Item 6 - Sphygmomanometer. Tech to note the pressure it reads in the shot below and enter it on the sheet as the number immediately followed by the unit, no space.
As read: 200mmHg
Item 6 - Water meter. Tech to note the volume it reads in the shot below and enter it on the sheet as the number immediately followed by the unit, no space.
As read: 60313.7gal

==

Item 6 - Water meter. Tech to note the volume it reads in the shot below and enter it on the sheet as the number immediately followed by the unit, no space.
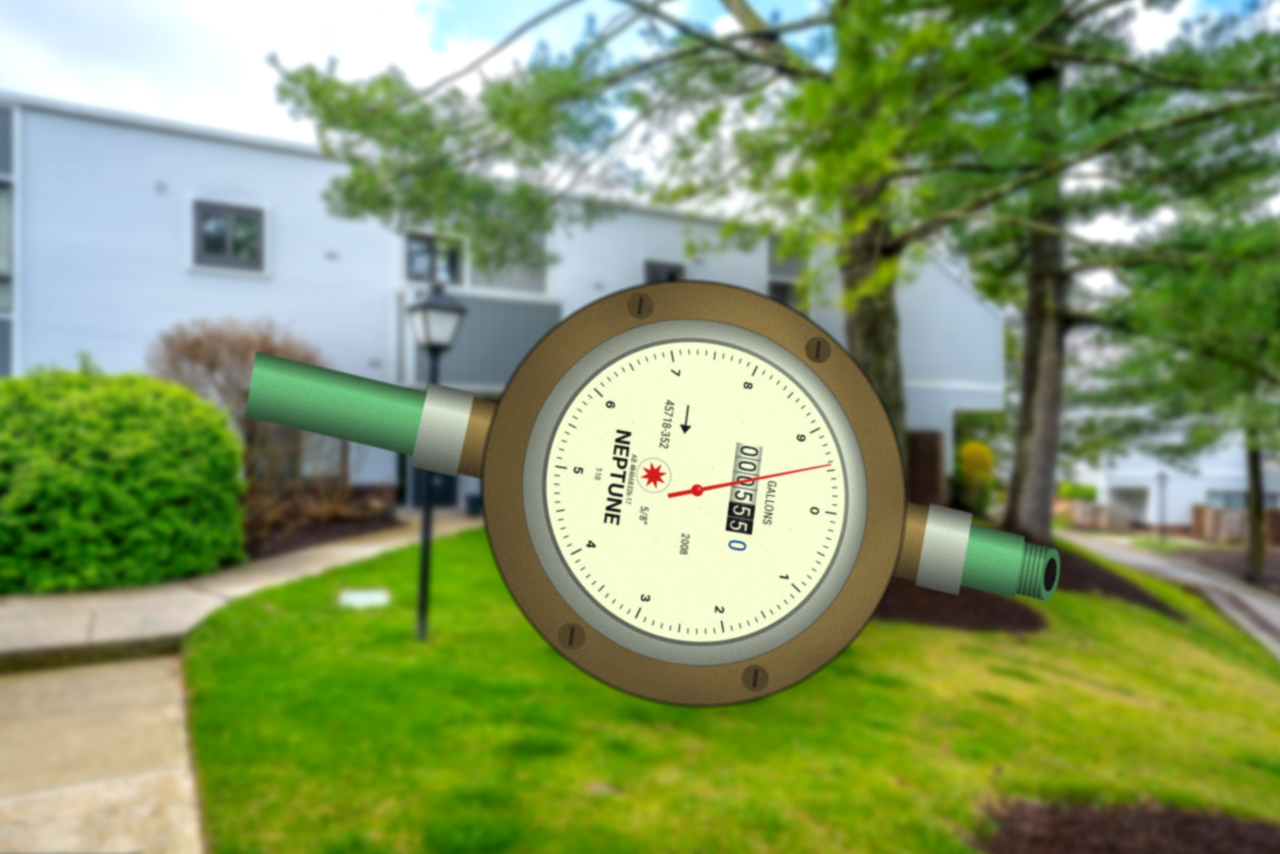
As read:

...

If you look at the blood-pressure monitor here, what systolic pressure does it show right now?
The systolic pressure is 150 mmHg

__PROBLEM TO SOLVE__: Reproduce the records verbatim, from the line containing "Item 6 - Sphygmomanometer." through the line containing "As read: 60313.7gal", including both of those lines.

__TASK ANSWER__:
Item 6 - Sphygmomanometer. Tech to note the pressure it reads in the shot below and enter it on the sheet as the number immediately followed by the unit, no space.
As read: 200mmHg
Item 6 - Water meter. Tech to note the volume it reads in the shot below and enter it on the sheet as the number immediately followed by the unit, no space.
As read: 60313.7gal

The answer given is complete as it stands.